Domanda a bruciapelo: avete mai lavorato in nero? Molti di voi, lo sappiamo, risponderanno di sì. Anche perché, purtroppo, il lavoro in nero riguarda (o ha riguardato, almeno una volta) 1 milanese su 3. Tantissimo. L'infelice panorama è stato dipinto da una ricerca di Fondazione Adapt e Fondazione Unipolis (gruppo Unipol), che ha intervistato un campione di oltre mille ragazzi tra i 15 e i 29 anni di età. I risultato è stato approfondito dal Corriere, e c'è davvero da mettersi le mani nei capelli.
Il 33% dei giovani della City non ha un contratto regolare, un altro 19,7% è impegnato a chiamata, il 15,6 a tempo determinato, il 15,4 ha una collaborazione con partita Iva, e un ulteriore 4,3 è lavoratore stagionale. Soltanto il 5,8% ha firmato per un tempo indeterminato, rendiamoci conto. Cercando un nuovo punto di vista, però, potremmo dire che il lavoro in nero aiuta a dare la giusta importanza al lavoro regolare. Vediamola così, va. "Sarebbe sbagliato connotare solo negativamente quelle esperienze per il fatto che non sono regolari", ha detto infatti Maria Luisa Parmigiani, direttore generale di Fondazione Unipolis. "Restano opportunità preziose che mettono a confronto i ragazzi con il senso di responsabilità rispetto a una prestazione retribuita. E tuttavia bisogna strutturare urgentemente una modalità di formalizzazione, eventualmente nuova, per questi lavoretti, affinché non siano terra di nessuno". Giusto.
Ma quando parliamo di lavoro in nero, esattamente, di che lavori parliamo? First, aiuto compiti. Presente quei fogliettini che si trovano un po' ovunque "Studente brillante bla bla bla si offre come insegnante di ripetizione ecc..."? Ecco, tutto in nero ovviamente, e parliamo del 59,2% dei casi. E la domanda continua ad aumentare, segno che la dad qualche scompenso nell'apprendimento evidentemente lo sta portando. Funzionano bene anche i baby sitter (12,6%) mentre il 10% lavora in nero come cameriere o nel catering. Il problema si è ovviamente aggravato con la pandemia: chi non aveva un impiego regolare e lo ha perso causa Covid, non ha potuto godere di tutele o di forme di reddito sostitutive. Parliamo del 42,8%, eh.

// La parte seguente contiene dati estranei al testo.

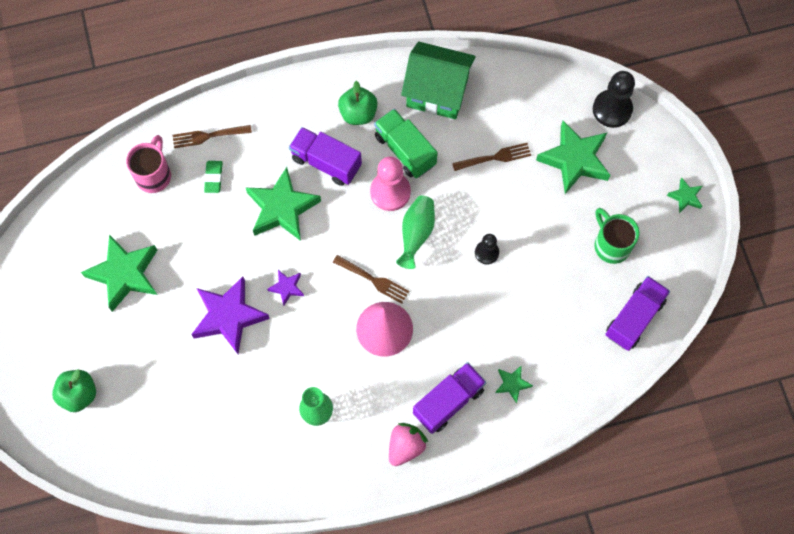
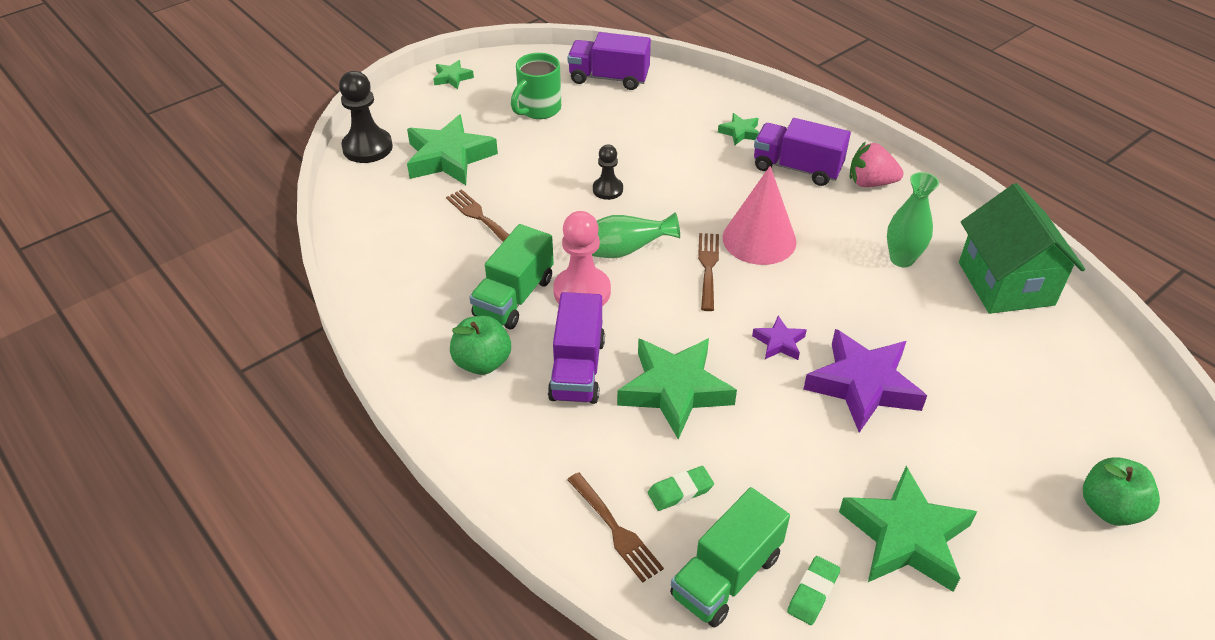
camera: 115 degrees left, 25 degrees down
(122, 210) = (813, 593): none -> green eraser
(154, 175) = (726, 576): pink mug -> green truck
(437, 92) = (410, 295): green house -> green house (1005, 283)

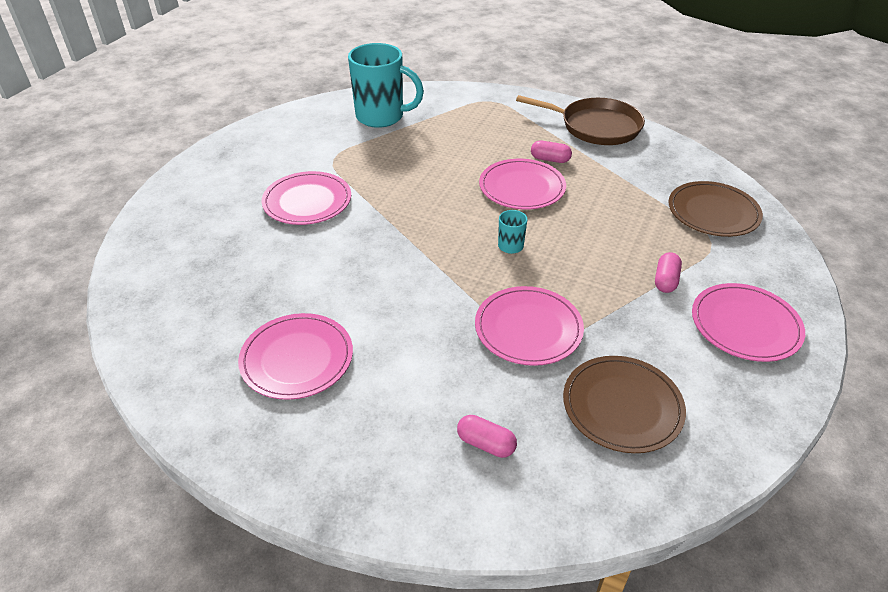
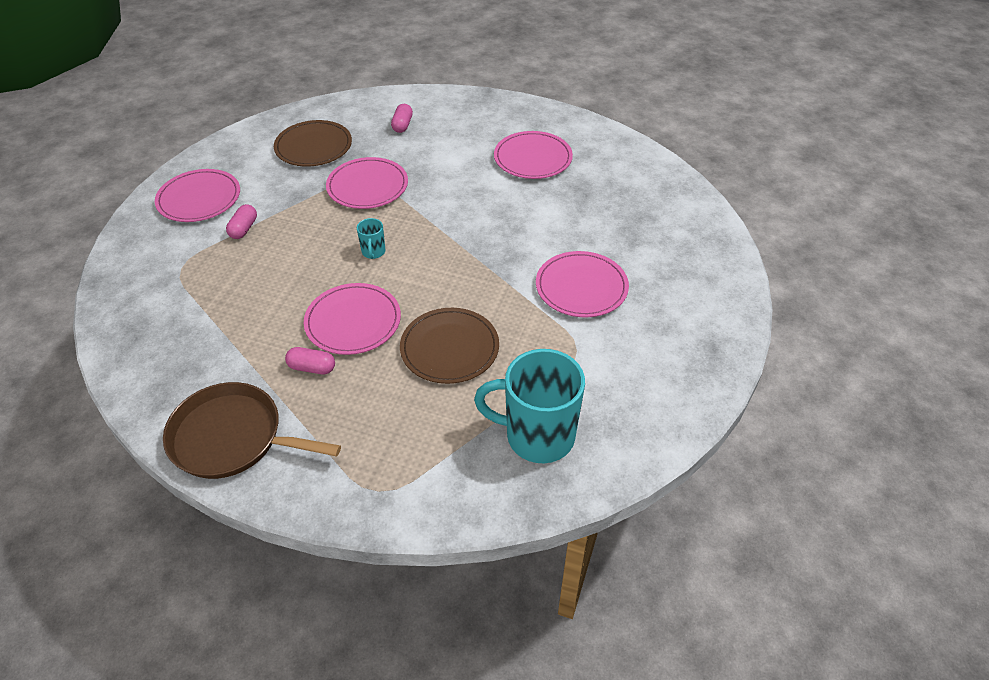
camera: 175 degrees right, 5 degrees up
(486, 444) = (402, 125): pink capsule -> pink capsule turned 75 degrees clockwise
(713, 212) = (157, 303): brown plate -> brown plate (449, 348)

Un altro discorso, anche questo amaro, riguarda gli stage, che in teoria dovrebbero servire a fare esperienza, a conquistare delle soft skill da piazzare nel cv, eppure solo il 23,6% dei ragazzi pensa di aver imparato qualcosa di utile. Molto bene. Dalla ricerca è emerso che molti giovani non si sono sentiti seguiti abbastanza dai loro tutor; solo 1 su 3 ha dichiarato di non essere stato impiegato in "attività routinarie a scarso contenuto formativo" e sempre solo 1 su 3 ha visto nel suo tutor una figura utile e importante alla sua formazione.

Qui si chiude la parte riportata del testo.